Son corps était pulsatile, virevoltant, elle qui dansait ardemment en un « perpétuel tourbillon ». « Elle tutoyait les étoiles ». « Sa trajectoire était claire, elle avait mille directions, des millions d’horizons ».
Quelque chose pour elle était perdu, et elle dansait, et elle dansait, Encore. C’est ce que raconte l’histoire de M. Bojangles qui dansait d’avoir perdu son chien. Elle, elle dansait en attendant Bojangles.
Le titre de cette chanson est celui de la rencontre avec cet homme qui voua sa vie à son grain de fantaisie. Immédiatement, il l’avait crue, et lui avait offert ses prénoms quotidiens et le vouvoiement qu’elle exigeait (pour ne pas « être à la merci des gens »), autant que l’étreinte de son corps.
C’est ainsi qu’était prénommée chaque jour différemment sa jouissance rayonnante qui la faisait être toutes ces femmes, ces femmes dont il avait promis « d’aimer et de chérir » chacune, « jour et nuit », autant qu’elle lui avait juré « que toutes les personnes que je suis vous aimeront éternellement ».
Et puis, quand son corps s’arrêtait, dans un creux entre les lignes du roman comme dans un regard joyeux et triste à la fois, épinglé à l’écran, s’apercevait la suspension du s’« … ou pire »[3], ce trou dans l’écriture, place vide, déchirure insuturable du rapport qui, même à danser jusqu’à s’enivrer, ne s’écrira pas et la laissait parfois au bord du précipice.
Alors, aussitôt, les points de suspension prenaient corps, corps jouissant, corps d’une femme.
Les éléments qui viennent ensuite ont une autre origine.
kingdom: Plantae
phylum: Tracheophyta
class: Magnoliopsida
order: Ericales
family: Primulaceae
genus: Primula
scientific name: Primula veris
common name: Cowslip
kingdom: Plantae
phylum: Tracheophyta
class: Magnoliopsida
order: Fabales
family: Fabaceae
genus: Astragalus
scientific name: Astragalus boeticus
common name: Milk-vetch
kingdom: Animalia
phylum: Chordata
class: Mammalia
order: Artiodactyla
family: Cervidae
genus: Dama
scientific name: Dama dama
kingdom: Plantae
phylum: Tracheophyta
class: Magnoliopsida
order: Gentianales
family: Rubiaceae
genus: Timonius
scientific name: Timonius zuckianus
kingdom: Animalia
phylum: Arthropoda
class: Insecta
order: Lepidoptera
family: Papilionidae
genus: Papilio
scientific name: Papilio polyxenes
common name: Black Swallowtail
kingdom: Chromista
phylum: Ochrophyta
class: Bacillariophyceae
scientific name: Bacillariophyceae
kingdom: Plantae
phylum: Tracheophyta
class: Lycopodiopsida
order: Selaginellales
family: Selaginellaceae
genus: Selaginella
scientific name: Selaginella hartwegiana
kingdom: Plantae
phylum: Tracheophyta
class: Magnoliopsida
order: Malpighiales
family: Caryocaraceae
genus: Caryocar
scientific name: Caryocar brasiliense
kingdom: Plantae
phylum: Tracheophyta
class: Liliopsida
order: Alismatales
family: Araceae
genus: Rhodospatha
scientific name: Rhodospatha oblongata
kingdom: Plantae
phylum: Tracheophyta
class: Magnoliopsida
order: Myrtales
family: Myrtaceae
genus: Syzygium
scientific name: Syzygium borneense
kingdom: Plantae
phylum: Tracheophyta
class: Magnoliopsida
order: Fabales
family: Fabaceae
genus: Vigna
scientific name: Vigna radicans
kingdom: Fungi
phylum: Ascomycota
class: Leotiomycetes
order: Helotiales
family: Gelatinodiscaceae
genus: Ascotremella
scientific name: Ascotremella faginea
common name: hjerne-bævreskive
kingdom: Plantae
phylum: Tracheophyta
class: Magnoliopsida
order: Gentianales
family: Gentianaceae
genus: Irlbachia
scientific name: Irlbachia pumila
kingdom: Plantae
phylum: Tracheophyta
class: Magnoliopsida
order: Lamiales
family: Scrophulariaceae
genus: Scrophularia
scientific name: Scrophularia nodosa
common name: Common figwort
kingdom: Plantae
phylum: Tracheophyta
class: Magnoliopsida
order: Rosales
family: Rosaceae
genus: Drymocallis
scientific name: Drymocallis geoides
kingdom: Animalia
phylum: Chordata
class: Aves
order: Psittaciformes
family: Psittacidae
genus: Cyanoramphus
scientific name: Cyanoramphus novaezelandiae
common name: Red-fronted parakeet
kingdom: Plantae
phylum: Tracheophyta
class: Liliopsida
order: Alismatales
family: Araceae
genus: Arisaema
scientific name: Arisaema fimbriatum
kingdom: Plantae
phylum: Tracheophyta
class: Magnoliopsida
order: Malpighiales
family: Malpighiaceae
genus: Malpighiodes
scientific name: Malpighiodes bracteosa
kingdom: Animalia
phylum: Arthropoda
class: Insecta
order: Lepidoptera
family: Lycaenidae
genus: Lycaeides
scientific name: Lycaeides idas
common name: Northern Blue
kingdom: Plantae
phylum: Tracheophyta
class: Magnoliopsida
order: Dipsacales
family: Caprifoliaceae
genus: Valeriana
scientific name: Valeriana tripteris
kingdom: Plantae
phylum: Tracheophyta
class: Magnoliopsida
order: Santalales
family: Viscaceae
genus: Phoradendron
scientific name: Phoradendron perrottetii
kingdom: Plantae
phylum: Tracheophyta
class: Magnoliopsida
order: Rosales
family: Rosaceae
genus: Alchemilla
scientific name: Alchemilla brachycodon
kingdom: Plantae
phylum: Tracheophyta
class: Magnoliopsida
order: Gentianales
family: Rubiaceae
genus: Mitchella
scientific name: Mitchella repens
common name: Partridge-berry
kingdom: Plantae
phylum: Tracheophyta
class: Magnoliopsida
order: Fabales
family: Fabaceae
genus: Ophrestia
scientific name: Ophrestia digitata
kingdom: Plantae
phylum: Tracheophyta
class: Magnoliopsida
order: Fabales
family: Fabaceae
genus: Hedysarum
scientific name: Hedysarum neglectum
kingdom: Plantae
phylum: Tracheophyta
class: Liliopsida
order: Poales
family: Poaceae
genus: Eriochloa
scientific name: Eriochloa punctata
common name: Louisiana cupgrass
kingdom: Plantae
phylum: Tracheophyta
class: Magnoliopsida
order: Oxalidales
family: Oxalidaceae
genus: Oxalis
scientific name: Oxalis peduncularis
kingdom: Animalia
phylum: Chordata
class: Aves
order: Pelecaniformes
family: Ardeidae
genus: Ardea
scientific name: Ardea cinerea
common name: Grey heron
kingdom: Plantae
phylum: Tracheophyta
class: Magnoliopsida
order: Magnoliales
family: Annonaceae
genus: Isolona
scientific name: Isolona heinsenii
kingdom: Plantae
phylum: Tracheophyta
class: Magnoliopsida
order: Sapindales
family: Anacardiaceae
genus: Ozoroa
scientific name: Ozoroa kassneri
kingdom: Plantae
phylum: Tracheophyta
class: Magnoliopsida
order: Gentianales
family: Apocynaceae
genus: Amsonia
Du vide émergeait cette jouissance infinie, indistincte, et elle était emportée par de « drôles de fous rires malheureux ». Puis son dire se mettait en jeu dans la danse et l’amour, appuyée nécessairement sur le corps de son homme, elle retrouvait le bord presque naturel du plaisir. Ainsi s’accrochait un « par-être »[4] qui lui évitait de se perdre toute… pour un temps seulement.[*] Lacan J., Le Séminaire, livre XX, Encore, texte établi par J.-A. Miller, Paris, Seuil, 1975, p. 69.
[1] Bourdeaut O., En attendant Bojangles, Le Bouscat, Finitude, 2016.
[2] Roinsard R., En attendant Bojangles, film, France/Belgique, 2022.
[3] Lacan J., Le Séminaire, livre XIX, …ou pire, texte établi par J.-A. Miller, Paris, Seuil, 2011, p. 11.
[4] Lacan J., Le Séminaire, livre XX, Encore, op. cit., p. 44.